Dataset items
*** Block opens ***
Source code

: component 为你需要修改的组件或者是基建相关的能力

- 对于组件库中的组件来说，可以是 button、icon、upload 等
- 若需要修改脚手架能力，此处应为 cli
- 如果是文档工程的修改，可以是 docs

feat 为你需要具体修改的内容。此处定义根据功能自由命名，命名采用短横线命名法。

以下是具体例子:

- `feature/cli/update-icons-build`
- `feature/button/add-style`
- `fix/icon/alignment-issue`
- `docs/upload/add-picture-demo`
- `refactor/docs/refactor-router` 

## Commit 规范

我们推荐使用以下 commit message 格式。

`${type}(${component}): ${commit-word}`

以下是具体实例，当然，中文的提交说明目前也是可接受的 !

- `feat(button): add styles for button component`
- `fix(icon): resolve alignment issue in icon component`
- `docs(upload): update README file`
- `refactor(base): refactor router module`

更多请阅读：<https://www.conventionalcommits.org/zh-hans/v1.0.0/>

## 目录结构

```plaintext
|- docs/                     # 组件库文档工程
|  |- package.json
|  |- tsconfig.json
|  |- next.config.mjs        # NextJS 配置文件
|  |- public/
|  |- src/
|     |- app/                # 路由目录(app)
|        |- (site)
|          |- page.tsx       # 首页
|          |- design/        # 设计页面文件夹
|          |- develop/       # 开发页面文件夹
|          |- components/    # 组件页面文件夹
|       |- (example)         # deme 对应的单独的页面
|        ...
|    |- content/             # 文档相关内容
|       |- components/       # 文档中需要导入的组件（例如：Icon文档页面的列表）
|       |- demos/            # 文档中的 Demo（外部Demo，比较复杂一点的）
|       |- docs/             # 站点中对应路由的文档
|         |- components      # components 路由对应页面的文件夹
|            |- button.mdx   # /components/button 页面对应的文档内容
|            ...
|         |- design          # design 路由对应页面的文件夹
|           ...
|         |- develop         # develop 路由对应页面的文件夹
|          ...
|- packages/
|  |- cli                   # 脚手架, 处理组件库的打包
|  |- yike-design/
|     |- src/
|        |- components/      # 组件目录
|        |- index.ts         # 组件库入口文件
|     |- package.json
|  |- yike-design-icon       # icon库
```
*** Block closes ***
• WORK INSTRUCTION: Gather all lines with the string "upload" from the data.

• WRITTEN RESPONSE:
- 对于组件库中的组件来说，可以是 button、icon、upload 等
- `docs/upload/add-picture-demo`
- `docs(upload): update README file`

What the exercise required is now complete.